I heard the news today

Oh, man …

Amazing Records — my local used record store — is closing in a month.

Jim is packing it up and taking it with him as he leaves our corner of Wisconsin and moves back home to northern California.

As I walked across the front of the store this afternoon, I noted the progress he’d made in clearing the boxes and stacks of LPs and 45s that usually clutter the floor. That’s when Jim dropped the news on me.

Ah, that’s why. And why there’s so much new stock in the bins.

Therein lies the mixed blessing in all of this.

For as long as I’ve been going to Amazing Records, there have been boxes and crates full of records I never got to look through. Jim hadn’t looked through them yet. OK, fair enough.

I’d go through the new arrivals and the dollar bins, then say “So, Jim, what else can I look at today?” Sometimes, he’d point to boxes on the floor under the dollar bins. Sometimes, nothing else.

Now, though, he’s going through everything, separating the wheat from the chaff and trying to sell as many records as he can before he moves. He promises there will be plenty to look through.

I still have a month.

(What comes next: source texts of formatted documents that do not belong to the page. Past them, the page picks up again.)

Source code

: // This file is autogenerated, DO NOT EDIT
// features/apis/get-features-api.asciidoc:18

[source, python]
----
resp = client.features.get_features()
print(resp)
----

Here are a couple of tunes, a couple of covers, from the records I found today.

“Life During Wartime,” the Staple Singers, from “The Staple Singers,” 1985. It’s out of print. This Talking Heads cover didn’t do as well as “Slippery People” had a year earlier. This was the Staples’ last record as a family group.

“It’s Alright Ma (I’m Only Bleeding),” Billy Preston, from “Everybody Likes Some Kind Of Music,” 1973. It’s out of print, save for the Japanese re-issue that’s in the buy link. This is a Bob Dylan cover, of course.

“I’ll be back,” I told Jim.

“Bring lots of money,” he said.

Oh, I’ll try, especially if I pop for that vintage King Curtis LP.

5 Comments

Filed under March 2010, Sounds

5 responses to “I heard the news today

  1. The Staple Singers covered “Life During Wartime?” Wow! I did not know that.

  2. That’s a bummer. The closest record store to where I live is about 45 minutes away, and despite its legendary status hasn’t been worth digging at for years. It’s run by hipster swine who peel away most of the good stuff (for themselves and E-bay) before the customers can get to it.
    I miss having a place to dig ‘casually’, where you could just drop in, scan the racks for 10 or 15 minutes and maybe grab one or two things of interest.

  3. Oh wow… 2 excellent and never-heard-before tracks.
    Tx for sharing!

  4. This may be a long shot but do you know if he has the Meadow album The Friend Ship? It was never released on CD. It was Laura Branigan’s first CD before she went on to find tremendous success as a solo singer in the eighties. From what I’ve read the album was ahead of its time and the label execs didn’t know what to do with it/how to promote it/or who to promote it too so it didn’t sell well and has been largely forgotten.

    There aren’t many female singers that catch my ear, but Branigan was one of them. I wasn’t crazy about the dance/pop direction her career inevitably took. She had more talent than that and I felt she was selling herself short. From what I’ve read the Meadow album showed what she was truly capable of. She was one of the most emotive singers I’ve ever heard.

    If he’s got it for a good price let me know!

  5. evandad

    Rob meant to leave this comment the other day. WordPress ate it. Rob was gracious enough to send it again. Enjoy.

    If I were to win the lottery (assuming, of course, that I one day begin to PLAY the lottery), and money becomes no object for me, I shall open a mom and pop record shop in the small college town about three miles from my home. You have to be nuts to open a mom and pop record shop anywhere anymore, but they are, I believe, necessary for the perpetuation of a culture, even if they are, in purely economic terms, pretty close to suicide.

    I would name my record store Village Music, in tribute to the great record shop of the same name that stood in Mill Valley, CA, for several decades, and which closed in 2007. Like its namesake, my Village Music would be crammed floor to ceiling with as much music-related memorabilia as I could find; its stock would consist of classic vinyl records of all genres, along with a smattering of used CDs.

    For 24 hours before opening my store, I would fill the air in the place with the music of Marvin Gaye, Miles Davis, John Lennon, Chuck Berry, Little Richard, Stevie Wonder, Bob Dylan, and Muddy Waters, in the hope of inviting their spirits (living and otherwise) into the place, and in the hope that their karma (the very best karma) might settle in on me and my endeavor.

    If I win the lottery. If I start playing the lottery.